● **DIRECTIONS**: Quote the patch header below between "From 579cdbbb81f639caaa001fc49f0c00ee1d676c1f Mon" and "and element_wise (#90)", inclusive.

— START TEXT EXTRACT —

From 579cdbbb81f639caaa001fc49f0c00ee1d676c1f Mon Sep 17 00:00:00 2001
From: constroy <constroy.li@gmail.com>
Date: Thu, 29 Jun 2023 07:15:07 +0800
Subject: [PATCH] fix ReduceMean and element_wise (#90)
MIME-Version: 1.0
Content-Type: text/plain; charset=UTF-8
Content-Transfer-Encoding: 8bit

* feat: 导出 getPerfTime 到 python

Signed-off-by: YdrMaster <ydrml@hotmail.com>

* fix parsing of ReduceMean

* ReduceMean axes defaults to None

* fix ElementWiseCudnn with shape broadcasting

* fix format

---------

Signed-off-by: YdrMaster <ydrml@hotmail.com>
Co-authored-by: YdrMaster <ydrml@hotmail.com>
---
 include/core/graph_handler.h              |  4 ++++
 pyinfinitensor/src/pyinfinitensor/onnx.py |  9 ++++++++-
 src/ffi/ffi_infinitensor.cc               |  5 ++++-
 src/kernels/cuda/element_wise.cc          | 23 +++++++++++++++++------
 4 files changed, 33 insertions(+), 8 deletions(-)

— END TEXT EXTRACT —
— START INFORMATION SHOWN —

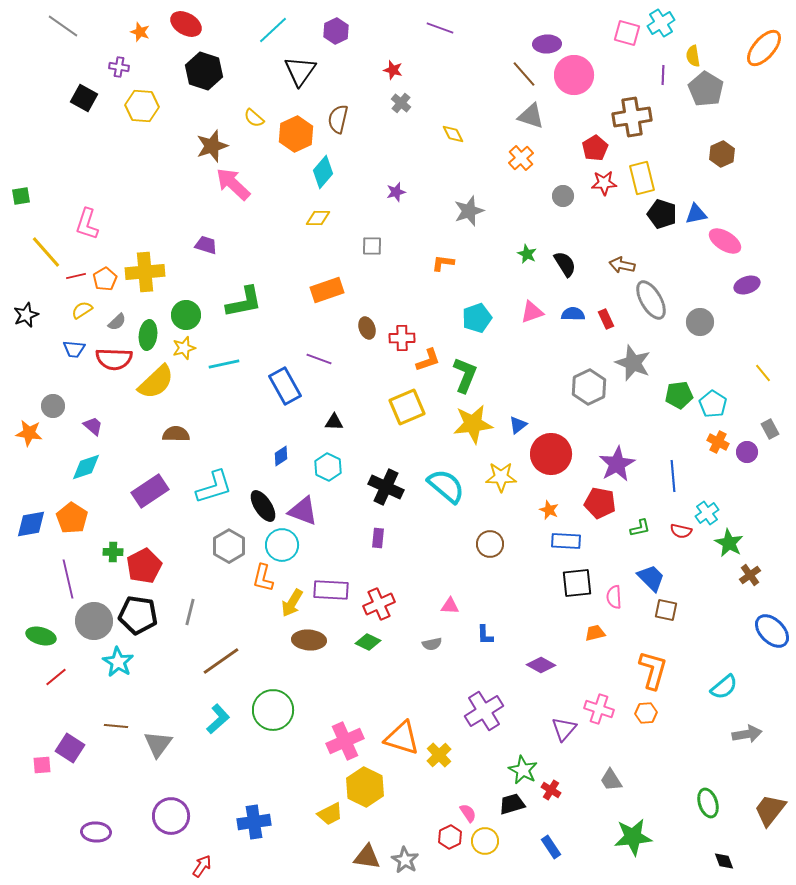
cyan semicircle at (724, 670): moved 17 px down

— END INFORMATION SHOWN —

● **WRITTEN SOLUTION**:
From 579cdbbb81f639caaa001fc49f0c00ee1d676c1f Mon Sep 17 00:00:00 2001
From: constroy <constroy.li@gmail.com>
Date: Thu, 29 Jun 2023 07:15:07 +0800
Subject: [PATCH] fix ReduceMean and element_wise (#90)